%%

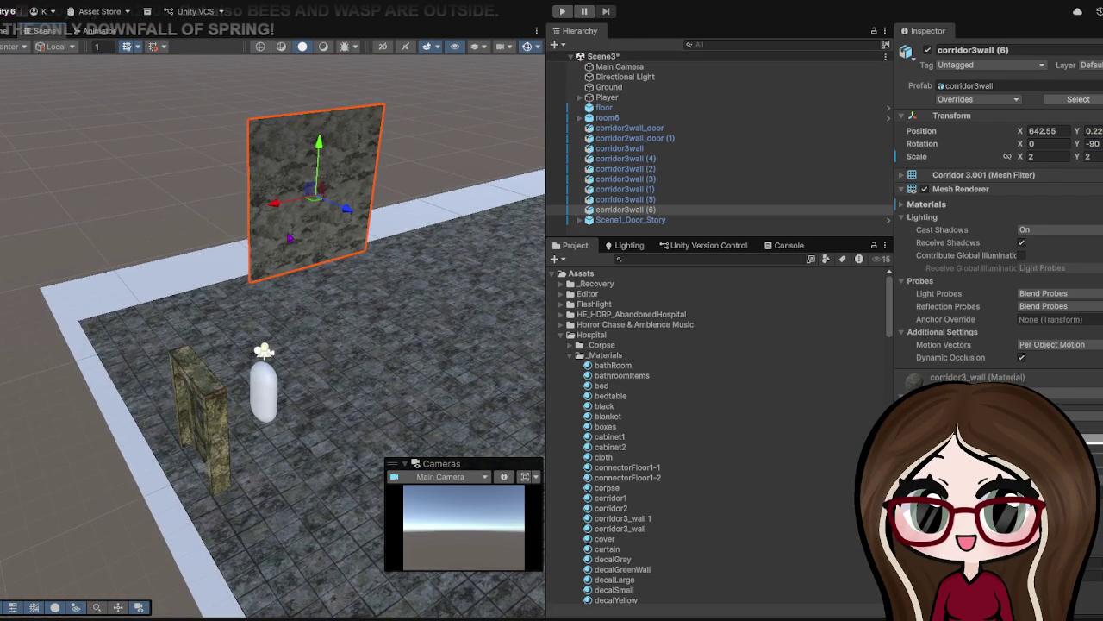
mouse_move(259, 215)
left_mouse_down()
mouse_move(173, 227)
mouse_move(157, 279)
mouse_move(133, 293)
left_mouse_up()
mouse_move(145, 241)
left_mouse_down()
mouse_move(121, 242)
mouse_move(110, 286)
mouse_move(113, 269)
mouse_move(198, 254)
left_mouse_up()
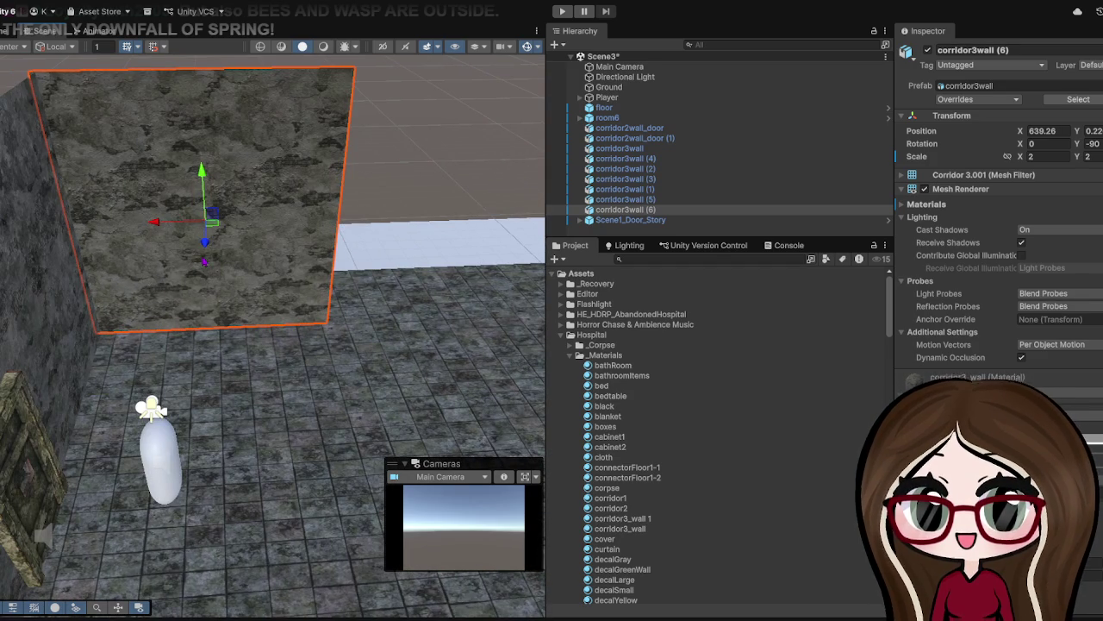
scroll(204, 278, "down", 5)
- Duplicate corridor3wall (6) into corridor3wall (7) and slide the copy sideways
key("ctrl+d")
left_click_drag(234, 295, 313, 296)
scroll(313, 296, "up", 5)
scroll(278, 349, "down", 3)
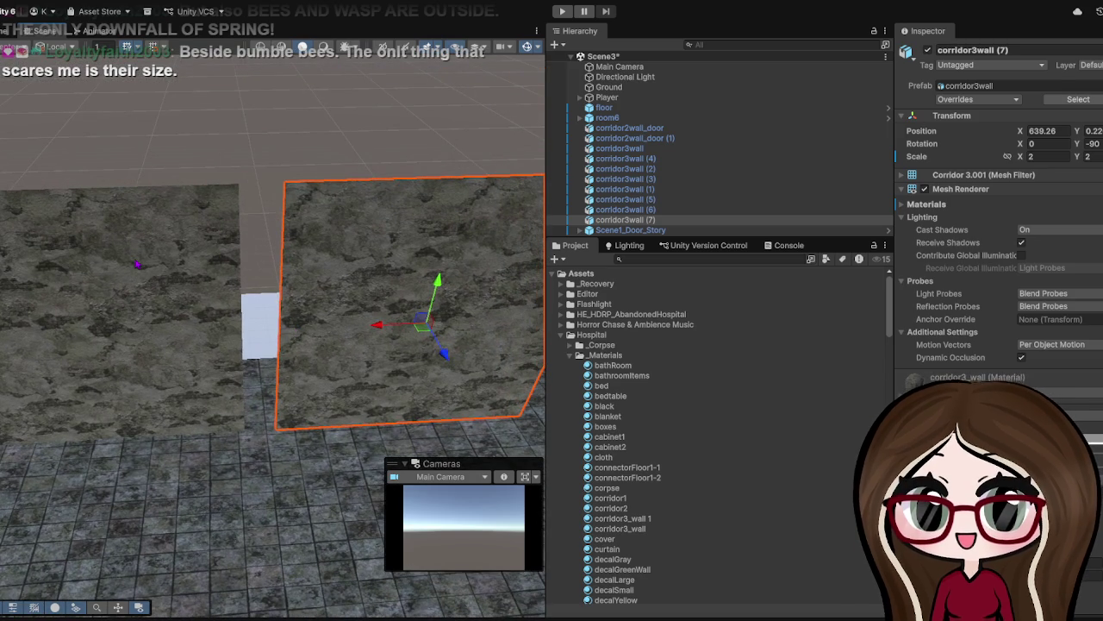
scroll(177, 293, "up", 2)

%%

In the records above, tally the lines where the word "scroll" appears, and give the number and nothing else.

4